Das österreichische Gericht bejahte jedoch seine Zuständigkeit und betraute einen Gerichtsgutachter damit, die Unterschriften zu untersuchen. Viktor Baturins Signatur hat er bereits analysiert. Anfang September wird es das nächste Mal spannend, dann gibt Baturina in Wien eine Unterschriftenprobe ab. Anhand dieser wird das Abkommen noch einmal wissenschaftlich untersucht. Das Ergebnis soll Aufschluss darüber geben, unter welchem Anhang eine gefälschte Unterschrift steht.

Politischer Rückenwind

Viele Kritiker sehen Baturinas wirtschaftlichen Erfolg durch politischen Rückenwind vom Moskauer Ex-Bürgermeister Luschkow initiiert. Baturina hat allerdings erfolgreich jeden verklagt, der solche Behauptungen aufstellte. Unbestreitbar ist, dass der Großteil des Geschäfts in Moskau passiert. Luschkow verstarb voriges Jahr im Alter von 83 Jahren. Ihm wird von Kritikern nachgesagt, während seiner Amtszeit von 1992 bis 2010 ein korruptes System und Vetternwirtschaft in Moskau geprägt zu haben.

Der langjährige Freund und Geschäftspartner des Geschwisterpaares Shalva Chigirinsky erzählt, wie sich Elena ihren Weg nach oben gebahnt haben soll: "Sie machte sich Luschkows Macht zunutze, um sich zu bereichern." Die juristische Situation in Russland beschreibt er als sehr problematisch, er spricht von "Telefonjustiz" – jemand rufe den Richter an und erteile Weisungen.Weite Teile des Systems seien unterwandert, darum würden viele Russen auf andere europäische Gerichte ausweichen.

Vorwürfe vom Bruder

Ähnliche Vorwürfe erhebt Bruder Viktor zur korrupten Justiz – er saß selbst mehr als fünf Jahre im Gefängnis. Man warf ihm Finanzvergehen und Liegenschaftsbetrug vor.

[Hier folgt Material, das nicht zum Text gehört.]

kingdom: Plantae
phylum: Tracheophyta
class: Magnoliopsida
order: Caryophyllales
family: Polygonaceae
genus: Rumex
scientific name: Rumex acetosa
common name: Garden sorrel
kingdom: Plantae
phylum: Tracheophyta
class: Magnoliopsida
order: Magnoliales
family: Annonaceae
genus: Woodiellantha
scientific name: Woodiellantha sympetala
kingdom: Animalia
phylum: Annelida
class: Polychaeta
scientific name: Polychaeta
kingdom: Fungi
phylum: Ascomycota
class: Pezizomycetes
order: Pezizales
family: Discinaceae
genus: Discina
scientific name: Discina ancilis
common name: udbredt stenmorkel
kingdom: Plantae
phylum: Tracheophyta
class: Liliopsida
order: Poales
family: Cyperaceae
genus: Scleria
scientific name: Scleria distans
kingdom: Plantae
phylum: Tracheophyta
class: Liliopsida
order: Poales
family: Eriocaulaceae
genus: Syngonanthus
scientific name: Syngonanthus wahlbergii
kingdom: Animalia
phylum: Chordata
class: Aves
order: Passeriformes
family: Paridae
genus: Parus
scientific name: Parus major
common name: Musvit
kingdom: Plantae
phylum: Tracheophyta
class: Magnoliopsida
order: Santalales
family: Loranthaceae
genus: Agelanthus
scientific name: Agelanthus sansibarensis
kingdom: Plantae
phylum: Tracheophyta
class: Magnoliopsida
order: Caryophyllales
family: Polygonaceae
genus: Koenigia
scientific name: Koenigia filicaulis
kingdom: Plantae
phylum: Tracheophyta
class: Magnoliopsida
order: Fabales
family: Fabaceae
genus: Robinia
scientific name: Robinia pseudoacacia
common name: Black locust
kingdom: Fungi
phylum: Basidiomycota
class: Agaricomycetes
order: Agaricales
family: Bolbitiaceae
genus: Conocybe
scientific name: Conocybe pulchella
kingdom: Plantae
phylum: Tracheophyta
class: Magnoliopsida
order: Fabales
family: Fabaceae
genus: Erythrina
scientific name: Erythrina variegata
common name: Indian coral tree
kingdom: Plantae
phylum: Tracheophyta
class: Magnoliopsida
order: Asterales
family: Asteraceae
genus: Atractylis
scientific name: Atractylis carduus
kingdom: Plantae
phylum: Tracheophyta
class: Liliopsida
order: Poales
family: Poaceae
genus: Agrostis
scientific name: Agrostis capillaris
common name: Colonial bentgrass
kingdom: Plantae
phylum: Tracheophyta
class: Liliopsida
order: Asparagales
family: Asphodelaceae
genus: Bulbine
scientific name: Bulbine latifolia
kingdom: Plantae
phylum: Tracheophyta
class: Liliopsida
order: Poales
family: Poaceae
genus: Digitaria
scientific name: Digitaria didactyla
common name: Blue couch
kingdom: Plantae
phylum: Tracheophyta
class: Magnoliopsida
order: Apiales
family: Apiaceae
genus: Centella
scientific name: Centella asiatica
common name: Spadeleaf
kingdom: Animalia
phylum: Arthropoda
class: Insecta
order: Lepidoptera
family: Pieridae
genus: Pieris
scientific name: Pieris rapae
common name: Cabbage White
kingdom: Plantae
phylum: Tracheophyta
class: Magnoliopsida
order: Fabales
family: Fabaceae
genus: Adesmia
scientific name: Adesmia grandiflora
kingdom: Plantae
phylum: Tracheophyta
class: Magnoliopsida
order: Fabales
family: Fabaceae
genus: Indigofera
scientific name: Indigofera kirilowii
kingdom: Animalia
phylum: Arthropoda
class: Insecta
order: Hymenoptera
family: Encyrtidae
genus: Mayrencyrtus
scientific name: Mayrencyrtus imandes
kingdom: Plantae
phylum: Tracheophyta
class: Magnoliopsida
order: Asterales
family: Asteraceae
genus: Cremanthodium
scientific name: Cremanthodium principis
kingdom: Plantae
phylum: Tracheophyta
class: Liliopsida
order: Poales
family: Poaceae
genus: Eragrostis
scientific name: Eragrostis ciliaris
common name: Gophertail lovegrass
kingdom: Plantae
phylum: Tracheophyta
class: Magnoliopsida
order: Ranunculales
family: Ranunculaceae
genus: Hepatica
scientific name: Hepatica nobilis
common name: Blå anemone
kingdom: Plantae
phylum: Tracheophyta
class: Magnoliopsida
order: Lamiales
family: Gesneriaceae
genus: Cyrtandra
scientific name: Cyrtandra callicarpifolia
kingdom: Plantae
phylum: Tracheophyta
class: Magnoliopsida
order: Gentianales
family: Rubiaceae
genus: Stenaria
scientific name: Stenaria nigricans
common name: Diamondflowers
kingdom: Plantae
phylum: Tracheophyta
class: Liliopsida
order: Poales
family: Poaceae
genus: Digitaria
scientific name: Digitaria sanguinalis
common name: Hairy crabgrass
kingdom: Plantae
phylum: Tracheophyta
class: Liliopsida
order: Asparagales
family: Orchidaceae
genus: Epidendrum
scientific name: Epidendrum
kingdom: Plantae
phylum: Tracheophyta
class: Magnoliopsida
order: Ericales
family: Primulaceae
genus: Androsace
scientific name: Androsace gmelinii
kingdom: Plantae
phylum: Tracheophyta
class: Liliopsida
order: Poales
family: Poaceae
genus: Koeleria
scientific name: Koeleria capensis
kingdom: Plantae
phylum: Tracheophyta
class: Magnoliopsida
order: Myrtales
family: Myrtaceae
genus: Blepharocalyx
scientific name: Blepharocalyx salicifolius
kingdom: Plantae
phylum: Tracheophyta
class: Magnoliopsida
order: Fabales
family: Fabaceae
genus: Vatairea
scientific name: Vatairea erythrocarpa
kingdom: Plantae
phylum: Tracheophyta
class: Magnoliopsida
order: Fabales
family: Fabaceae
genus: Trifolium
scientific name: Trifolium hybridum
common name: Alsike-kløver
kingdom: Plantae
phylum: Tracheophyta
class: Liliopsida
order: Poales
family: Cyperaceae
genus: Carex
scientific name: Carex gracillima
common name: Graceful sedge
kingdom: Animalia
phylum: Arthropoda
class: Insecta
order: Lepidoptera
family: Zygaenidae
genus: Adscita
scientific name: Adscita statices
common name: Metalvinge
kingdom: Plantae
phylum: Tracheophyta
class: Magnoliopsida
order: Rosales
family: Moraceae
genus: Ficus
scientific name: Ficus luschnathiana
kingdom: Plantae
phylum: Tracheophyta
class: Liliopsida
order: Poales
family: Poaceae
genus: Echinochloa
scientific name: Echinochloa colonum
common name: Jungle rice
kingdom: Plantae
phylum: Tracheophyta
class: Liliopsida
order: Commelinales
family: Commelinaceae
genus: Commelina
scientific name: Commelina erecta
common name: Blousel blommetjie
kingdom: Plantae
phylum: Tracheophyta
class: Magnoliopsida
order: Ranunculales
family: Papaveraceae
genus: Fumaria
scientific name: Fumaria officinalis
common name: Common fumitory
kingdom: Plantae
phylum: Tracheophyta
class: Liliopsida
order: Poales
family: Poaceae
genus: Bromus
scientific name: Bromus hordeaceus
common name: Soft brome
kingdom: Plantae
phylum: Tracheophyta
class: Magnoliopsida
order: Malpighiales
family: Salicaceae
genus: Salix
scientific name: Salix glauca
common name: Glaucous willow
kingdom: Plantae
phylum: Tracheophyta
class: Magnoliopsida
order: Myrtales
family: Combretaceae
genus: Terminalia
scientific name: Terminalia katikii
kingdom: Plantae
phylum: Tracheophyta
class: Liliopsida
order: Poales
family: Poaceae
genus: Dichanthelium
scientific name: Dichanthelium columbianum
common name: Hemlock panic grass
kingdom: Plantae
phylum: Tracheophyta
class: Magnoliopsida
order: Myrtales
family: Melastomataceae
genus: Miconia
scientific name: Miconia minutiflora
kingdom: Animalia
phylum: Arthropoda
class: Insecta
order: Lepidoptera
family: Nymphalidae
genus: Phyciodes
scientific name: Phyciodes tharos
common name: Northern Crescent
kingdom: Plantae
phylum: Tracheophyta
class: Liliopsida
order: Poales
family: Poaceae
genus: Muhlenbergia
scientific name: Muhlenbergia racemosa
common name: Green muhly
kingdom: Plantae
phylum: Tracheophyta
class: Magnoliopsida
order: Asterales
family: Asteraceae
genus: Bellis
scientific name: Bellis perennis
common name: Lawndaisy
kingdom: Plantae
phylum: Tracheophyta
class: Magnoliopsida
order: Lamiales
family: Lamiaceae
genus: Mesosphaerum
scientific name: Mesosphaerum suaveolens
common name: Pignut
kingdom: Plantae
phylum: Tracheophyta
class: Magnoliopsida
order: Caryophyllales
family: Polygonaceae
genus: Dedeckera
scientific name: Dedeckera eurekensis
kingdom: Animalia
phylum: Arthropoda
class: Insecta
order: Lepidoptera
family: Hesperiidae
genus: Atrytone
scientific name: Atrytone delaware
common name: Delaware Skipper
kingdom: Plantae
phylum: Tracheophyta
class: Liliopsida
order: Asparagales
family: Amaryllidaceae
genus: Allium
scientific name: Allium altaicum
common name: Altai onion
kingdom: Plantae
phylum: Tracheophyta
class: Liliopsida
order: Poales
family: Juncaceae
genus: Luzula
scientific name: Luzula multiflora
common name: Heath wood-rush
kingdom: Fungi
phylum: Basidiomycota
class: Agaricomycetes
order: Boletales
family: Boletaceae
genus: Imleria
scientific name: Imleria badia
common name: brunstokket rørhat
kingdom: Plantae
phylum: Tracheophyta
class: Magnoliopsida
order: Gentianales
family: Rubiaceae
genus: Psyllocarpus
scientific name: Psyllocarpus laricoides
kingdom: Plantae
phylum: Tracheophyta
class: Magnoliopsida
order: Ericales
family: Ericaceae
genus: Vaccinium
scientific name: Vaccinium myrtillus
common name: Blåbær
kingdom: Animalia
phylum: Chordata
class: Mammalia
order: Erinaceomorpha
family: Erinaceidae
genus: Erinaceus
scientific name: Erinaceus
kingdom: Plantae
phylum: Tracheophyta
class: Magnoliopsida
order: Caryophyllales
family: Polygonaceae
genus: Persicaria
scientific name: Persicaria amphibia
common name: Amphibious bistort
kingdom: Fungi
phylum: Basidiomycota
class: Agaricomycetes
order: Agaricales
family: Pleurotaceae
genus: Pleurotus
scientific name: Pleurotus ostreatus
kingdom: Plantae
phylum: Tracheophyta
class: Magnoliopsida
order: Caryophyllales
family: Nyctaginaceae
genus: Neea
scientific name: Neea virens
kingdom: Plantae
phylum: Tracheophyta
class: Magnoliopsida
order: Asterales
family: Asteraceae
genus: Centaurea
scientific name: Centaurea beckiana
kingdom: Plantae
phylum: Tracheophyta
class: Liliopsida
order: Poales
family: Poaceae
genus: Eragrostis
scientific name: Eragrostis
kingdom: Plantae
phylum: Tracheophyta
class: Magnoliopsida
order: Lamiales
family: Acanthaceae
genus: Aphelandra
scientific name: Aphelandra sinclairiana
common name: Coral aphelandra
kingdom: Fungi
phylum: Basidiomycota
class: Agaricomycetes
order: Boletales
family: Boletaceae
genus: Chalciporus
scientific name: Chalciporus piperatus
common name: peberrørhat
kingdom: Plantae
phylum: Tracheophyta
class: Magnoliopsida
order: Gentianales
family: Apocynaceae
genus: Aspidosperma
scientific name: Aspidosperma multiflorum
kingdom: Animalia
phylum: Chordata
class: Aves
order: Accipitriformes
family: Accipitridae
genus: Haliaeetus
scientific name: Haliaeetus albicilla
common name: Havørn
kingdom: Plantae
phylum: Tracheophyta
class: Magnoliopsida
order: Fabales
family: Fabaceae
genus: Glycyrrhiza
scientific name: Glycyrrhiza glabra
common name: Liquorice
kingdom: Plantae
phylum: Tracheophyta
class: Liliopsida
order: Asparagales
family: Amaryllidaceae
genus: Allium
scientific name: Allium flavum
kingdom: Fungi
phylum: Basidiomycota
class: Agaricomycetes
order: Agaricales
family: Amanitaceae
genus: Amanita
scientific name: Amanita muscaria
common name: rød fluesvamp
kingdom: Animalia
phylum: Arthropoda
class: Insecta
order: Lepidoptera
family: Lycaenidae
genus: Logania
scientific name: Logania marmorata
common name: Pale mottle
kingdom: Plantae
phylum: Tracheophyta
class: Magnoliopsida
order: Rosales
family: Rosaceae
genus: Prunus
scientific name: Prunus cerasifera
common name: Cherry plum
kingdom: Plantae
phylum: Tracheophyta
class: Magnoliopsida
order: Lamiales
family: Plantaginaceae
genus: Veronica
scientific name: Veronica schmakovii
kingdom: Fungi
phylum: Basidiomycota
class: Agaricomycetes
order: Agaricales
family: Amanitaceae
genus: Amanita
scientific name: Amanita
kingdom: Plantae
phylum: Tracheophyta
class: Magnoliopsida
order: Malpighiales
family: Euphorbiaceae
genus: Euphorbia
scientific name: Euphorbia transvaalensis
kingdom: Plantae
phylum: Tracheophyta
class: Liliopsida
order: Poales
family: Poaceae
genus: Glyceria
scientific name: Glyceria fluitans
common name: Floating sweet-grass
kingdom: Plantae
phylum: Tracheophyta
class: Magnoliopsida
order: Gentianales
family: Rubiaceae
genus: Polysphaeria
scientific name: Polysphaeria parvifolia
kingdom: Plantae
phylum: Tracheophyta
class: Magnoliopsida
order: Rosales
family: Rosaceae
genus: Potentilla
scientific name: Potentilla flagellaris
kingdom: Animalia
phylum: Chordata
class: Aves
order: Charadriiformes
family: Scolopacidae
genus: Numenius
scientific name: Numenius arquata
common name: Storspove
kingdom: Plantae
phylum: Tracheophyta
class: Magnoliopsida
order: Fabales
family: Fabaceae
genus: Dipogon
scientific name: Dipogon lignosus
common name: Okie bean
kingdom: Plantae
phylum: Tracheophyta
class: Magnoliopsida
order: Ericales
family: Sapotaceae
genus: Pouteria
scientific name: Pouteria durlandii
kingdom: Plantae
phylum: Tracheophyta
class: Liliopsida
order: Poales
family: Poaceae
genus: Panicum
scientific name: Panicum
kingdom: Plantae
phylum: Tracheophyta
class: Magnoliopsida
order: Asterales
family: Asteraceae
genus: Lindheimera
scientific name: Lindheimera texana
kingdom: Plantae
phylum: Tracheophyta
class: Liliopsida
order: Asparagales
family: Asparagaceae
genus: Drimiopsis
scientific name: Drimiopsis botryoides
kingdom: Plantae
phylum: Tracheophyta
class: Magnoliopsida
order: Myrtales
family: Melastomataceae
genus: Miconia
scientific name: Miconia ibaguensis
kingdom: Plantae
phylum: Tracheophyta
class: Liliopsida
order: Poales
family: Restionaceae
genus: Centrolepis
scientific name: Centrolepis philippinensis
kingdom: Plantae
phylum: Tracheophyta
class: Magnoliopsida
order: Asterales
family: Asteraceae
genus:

Bezüglich der Abfindung, um die es jetzt geht, habe kein russisches Gericht seine Klage akzeptiert, deshalb versuche er es nun in Tirol.

Baturina ortet haltlose Anschuldigungen, sagt ihr Sprecher. Sie hätte 2011 nach einer Kampagne gegen ihren Mann Russland verlassen müssen und bei der Verurteilung von Viktor 2013 keine Möglichkeit gehabt, irgendjemanden zu beeinflussen. Die Verfahren gegen ihren Bruder seien außerdem nicht von ihr ausgegangen. (Andreas Danzer, 5.8.2020)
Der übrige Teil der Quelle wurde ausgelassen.